Another of the group’s research papers alleges that “European governments have contributed to the European ‘migration crisis’ by blaming people smugglers, rather than conflict, for increased migration to Europe. The failure to open up safe and legal routes to protection and the focus on border security has actually driven demand for the smugglers.”

In previous years traffickers used discarded merchant and fishing boats with satellite telephone and GPS equipment. Today, in order to avoid detection by stepped up surveillance, they rely almost exclusively on dinghies that are not suited to maritime conditions. In addition, according to the report, traffickers were now “looking for alternative routes” or sending “boats onto the water at night when they were less likely to be detected and also to be rescued.”
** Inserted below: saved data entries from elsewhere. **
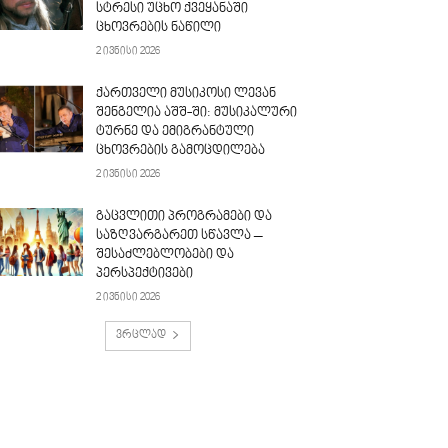
სტრესი უცხო ქვეყანაში
ცხოვრების ნაწილი
2 ივნისი 2026
ქართველი მუსიკოსი ლევან
შენგელია აშშ-ში: მუსიკალური
ტურნე და ემიგრანტული
ცხოვრების გამოცდილება
2 ივნისი 2026
გაცვლითი პროგრამები და
საზღვარგარეთ სწავლა –
შესაძლებლობები და
პერსპექტივები
2 ივნისი 2026
ვრცლად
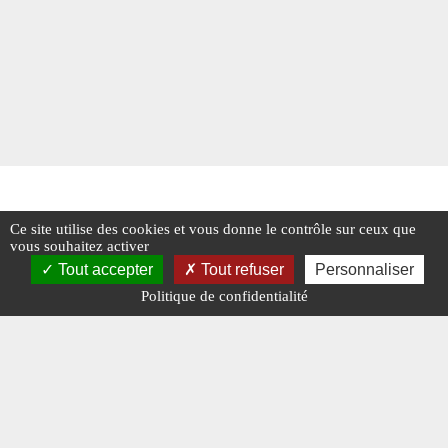
Ce site utilise des cookies et vous donne le contrôle sur ceux que
vous souhaitez activer
Tout accepter
Tout refuser
Personnaliser
Politique de confidentialité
Meanwhile, the European Union is strengthening its military presence on its outer borders. At the beginning of October, the new European Border and Coast Guard Agency, which replaced Frontex, was deployed. The new agency not only has more extensive refugee deterrence and deportation powers than Frontex. It is also has significantly more personnel and supplies at its disposal, including over 1,500 permanently deployable border soldiers, its own ships, airplanes and helicopters, and a yearly budget of €330 million ($US 367 million).

The response of EU Commissioner for Migration, Dimitris Avramopoulos, to the deaths of 4,220 refugees dripped with cynicism. Speaking to the news media at the opening of the Bulgarian-Turkish checkpoint Kapitan Andreevo, he called the agency a “symbol of a Europe that is efficient in addressing the migration and security challenges we are facing in cooperation with our neighbours. A symbol that we are determined to preserve our freedom of movement, without internal borders.”

Avramopoulos thanked the employees of Frontex: “Throughout all these months of the ongoing refugee crisis, these people have been working tirelessly and it is thanks to them that today we are in a much better situation than one year ago.” He ended his speech with a barely concealed threat to the refugees: “It is now our duty and responsibility for those who arrive at our borders to keep delivering in the same vein on all aspects of our comprehensive migration policy.”

The European Union is cooperating ever more closely with North African countries to stop the flow of refugees before they even reach the coast of the Mediterranean.

In Tunisia, the German federal police is training border guards. The Zeit reported that the Tunisian forces were being supplied with trucks, pick-ups, speedboats, trailers with lamp posts for watching the border at night, thousands of combat helmets and flak jackets, hundreds of protective barriers and telescopes, dozens of thermal imaging cameras and night-vision devices, and, in the near future, Dingo armoured vehicles.

In order to keep out refugees, the EU also supports dictatorships in Sudan and Ethiopia, where a state of emergency was recently declared. For European weapons companies, refugee deterrence has become a billion-euro business in which above all Airbus, Leonardo-Finmeccanica and Thales have muscled in to provide thermal imaging cameras, drones and helicopters.